Obama a la defensiva

El atentado del maratón de Boston y la pesadilla vivida por las tres jóvenes en Ohio se han desvanecido considerablemente de las portadas de la prensa de Estados Unidos. La política, y no en el mejor sentido del término, ha ocupado su lugar.

La oposición republicana ha encontrado dos filones que ponen en tela de juicio la credibilidad de Obama. Explotan el tema profusamente. Los titulares mediáticos son elocuentes: “A Obama se le amontonan los problemas”, “Crisis en la credibilidad de Obama”, “La maraña de mentiras en Libia”, “El nuevo Watergate del IRS” etc…

Los temas engorrosos a los que aludo, hay más, son pues, las versión dada hace algo más de año por el gobierno de Obama sobre el atentado y muerte del Embajador americano en Libia y la acusación de que el IRS, es decir, la Agencia tributaria del país estaría mostrando un excesivo celo buscándole las cosquillas a los grupos republicanos del Tea Party.

El atentado contra el “Consulado” estadounidense en Bengasi ocurrió pocos días antes de la reelección de Obama. La versión de los acontecimientos que dieron las autoridades de Washington fue un tanto edulcorada. Aunque el presidente dijo inicialmente que se trataba de un acto terrorista las personas inmediatamente debajo de él, especialmente la Embajadora en la ONU, huyendo del calificativo, explicó que no se trataba de nada premeditado sino que una muchedumbre de manifestantes se había excitado al oír noticias antiamericanas procedentes de Egipto. La atribución a los terroristas desapareció de la circulación. Se trataría, en consecuencia, según la versión de los que ahora denuncian, de evitar el desgaste del presidente fechas antes de la elección por temor de que se comentara que el gobierno no había tomado medidas adecuadas para proteger el Consulado.

Los testimonios de ahora prueban no sólo que se trató de un atentado preparado por Al Qaeda, lo que ya fue aceptado hace meses por el gobierno, sino que el Departamento de Estado había sido claramente advertido de la posibilidad de que algo semejante ocurriera. Ha salido también a la superficie que el inmueble en cuestión no era un edificio diplomático propiamente dicho sino la sede de la CIA en esa zona Libia.

Los republicanos capitalizan el asunto, de un lado porque siempre es bueno quemar la imagen de Obama, personaje que bastantes de ellos detestan, y de otro porque el fuego puede llegar a Hillary Clinton, titular del Departamento de Estado entonces, y que se perfila como la candidata a derrotar en las próximas elecciones de 2016. Necesitan bastante munición con que ensuciarla porque su popularidad es considerable.

La segunda andanada es asimismo peliaguda. Los funcionarios del IRS de un Estado habrían actuado, reza el cargo, discriminadamente contra grupos del Tea Party acosándolos y denunciándolos fiscalmente. La utilización partidista de los inspectores de Hacienda tiene algunos precedentes en el país, el demócrata y prestigiado F.D. Roosevelt la utilizó y otro tanto realizó Nixon que tiene una reputación de marrullero.
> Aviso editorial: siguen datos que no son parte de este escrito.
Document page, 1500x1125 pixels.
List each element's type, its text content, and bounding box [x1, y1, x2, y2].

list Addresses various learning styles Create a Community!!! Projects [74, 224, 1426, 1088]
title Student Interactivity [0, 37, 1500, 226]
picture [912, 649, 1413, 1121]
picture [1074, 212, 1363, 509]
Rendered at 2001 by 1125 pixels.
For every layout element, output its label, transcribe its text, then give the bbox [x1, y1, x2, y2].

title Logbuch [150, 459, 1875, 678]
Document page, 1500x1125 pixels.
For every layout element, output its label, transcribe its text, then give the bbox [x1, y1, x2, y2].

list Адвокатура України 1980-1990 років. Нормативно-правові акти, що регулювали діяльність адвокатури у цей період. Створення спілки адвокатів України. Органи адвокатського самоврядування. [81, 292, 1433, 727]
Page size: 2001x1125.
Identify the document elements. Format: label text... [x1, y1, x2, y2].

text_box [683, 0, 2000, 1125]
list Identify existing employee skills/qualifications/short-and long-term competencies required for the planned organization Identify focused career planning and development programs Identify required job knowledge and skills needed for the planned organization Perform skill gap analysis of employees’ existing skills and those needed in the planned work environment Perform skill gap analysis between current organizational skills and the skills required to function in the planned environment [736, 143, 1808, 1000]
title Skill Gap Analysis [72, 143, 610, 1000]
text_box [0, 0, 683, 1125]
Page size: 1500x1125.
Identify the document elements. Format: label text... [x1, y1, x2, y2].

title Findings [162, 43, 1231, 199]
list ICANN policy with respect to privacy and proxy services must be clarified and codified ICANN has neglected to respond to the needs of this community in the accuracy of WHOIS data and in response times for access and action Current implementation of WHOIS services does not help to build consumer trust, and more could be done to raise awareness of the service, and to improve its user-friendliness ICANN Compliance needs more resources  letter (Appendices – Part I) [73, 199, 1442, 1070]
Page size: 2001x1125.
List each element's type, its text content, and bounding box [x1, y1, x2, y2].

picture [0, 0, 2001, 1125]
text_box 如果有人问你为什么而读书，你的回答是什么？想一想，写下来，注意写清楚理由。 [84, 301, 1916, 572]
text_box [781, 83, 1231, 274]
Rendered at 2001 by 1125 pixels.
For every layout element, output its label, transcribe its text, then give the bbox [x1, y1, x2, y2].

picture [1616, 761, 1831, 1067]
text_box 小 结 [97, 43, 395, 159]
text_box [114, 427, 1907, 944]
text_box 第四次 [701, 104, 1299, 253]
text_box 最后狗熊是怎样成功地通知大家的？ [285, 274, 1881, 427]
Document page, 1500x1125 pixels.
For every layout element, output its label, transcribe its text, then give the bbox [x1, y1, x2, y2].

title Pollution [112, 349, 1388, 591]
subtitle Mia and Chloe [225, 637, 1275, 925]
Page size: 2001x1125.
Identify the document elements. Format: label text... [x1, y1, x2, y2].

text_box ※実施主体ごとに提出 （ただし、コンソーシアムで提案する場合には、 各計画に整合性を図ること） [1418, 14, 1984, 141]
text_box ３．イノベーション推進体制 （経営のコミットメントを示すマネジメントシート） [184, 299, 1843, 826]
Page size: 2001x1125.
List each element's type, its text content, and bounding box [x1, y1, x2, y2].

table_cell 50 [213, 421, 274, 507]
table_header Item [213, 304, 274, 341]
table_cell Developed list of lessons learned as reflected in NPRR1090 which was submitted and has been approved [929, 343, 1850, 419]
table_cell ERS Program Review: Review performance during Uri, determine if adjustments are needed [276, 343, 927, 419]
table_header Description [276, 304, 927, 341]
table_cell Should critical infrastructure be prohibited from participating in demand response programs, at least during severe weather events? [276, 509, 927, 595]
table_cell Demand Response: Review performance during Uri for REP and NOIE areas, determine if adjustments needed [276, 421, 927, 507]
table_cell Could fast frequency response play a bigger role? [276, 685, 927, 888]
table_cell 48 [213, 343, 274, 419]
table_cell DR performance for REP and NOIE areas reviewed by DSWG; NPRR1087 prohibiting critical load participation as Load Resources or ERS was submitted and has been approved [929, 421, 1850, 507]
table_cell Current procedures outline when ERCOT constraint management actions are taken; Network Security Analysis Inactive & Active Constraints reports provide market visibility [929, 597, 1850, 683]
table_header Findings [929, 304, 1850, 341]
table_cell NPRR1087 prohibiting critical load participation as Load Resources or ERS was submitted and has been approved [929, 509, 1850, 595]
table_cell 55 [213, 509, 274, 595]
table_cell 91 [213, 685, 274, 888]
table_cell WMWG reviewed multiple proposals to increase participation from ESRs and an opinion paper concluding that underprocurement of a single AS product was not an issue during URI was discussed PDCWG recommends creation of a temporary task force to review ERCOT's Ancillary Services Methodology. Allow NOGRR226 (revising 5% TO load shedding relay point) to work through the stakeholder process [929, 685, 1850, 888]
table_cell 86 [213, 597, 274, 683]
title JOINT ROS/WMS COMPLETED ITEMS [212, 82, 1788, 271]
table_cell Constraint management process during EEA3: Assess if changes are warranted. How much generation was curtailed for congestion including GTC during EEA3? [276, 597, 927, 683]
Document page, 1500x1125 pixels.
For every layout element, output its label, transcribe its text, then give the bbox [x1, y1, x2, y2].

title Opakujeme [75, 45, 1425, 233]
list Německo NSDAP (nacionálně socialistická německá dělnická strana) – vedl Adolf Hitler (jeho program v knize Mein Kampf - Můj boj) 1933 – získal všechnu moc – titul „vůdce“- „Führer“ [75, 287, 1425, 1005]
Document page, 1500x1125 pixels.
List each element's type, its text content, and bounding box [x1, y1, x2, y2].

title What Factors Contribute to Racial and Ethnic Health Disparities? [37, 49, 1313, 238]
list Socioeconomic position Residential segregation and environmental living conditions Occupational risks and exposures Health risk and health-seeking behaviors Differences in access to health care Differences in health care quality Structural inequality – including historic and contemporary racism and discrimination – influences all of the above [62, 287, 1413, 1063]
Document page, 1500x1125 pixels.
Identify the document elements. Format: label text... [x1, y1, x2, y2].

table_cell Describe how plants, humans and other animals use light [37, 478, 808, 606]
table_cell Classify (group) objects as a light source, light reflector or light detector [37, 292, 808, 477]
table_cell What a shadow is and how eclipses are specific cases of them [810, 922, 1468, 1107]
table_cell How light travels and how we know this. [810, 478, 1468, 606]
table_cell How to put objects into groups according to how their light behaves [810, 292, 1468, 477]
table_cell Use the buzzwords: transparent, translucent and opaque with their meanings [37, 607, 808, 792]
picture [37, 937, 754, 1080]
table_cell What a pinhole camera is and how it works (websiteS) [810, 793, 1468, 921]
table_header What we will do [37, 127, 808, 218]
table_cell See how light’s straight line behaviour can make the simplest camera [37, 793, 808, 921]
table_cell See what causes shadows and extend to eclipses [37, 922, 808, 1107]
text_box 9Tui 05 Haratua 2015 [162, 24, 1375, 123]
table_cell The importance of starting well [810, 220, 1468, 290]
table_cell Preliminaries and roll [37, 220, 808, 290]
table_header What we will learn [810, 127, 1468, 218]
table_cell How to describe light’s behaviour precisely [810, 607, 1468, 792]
En los dos casos mencionados la actuación fiscal provenía de órdenes de la Casa Blanca, ahora parece que es labor de unos funcionarios intermedios. Al parecer, la decisión de hace unos tres años del Tribunal Supremo abriendo la mano para la financiación privada de los partidos llevó a la creación de numerosas asociaciones, que bajo el paraguas de la cláusula 501(c), podían acogerse al status de exentas de impuestos. Los defensores de la pureza de Hacienda sostienen que fueron más numerosas las asociaciones republicanas que se acogieron a esta norma que las demócratas y de ahí que haya muchas más entre las inspeccionadas.

Un comentarista defensor del presidente apunta que un pecado venial de unos funcionarios se quiere convertir en uno mortal de Obama y éste señala que son fuegos artificiales partidistas para no abordar temas importantes del país. La casi inaudita polarización de la sociedad estadounidense impedirá, con todo, que el tema desaparezca.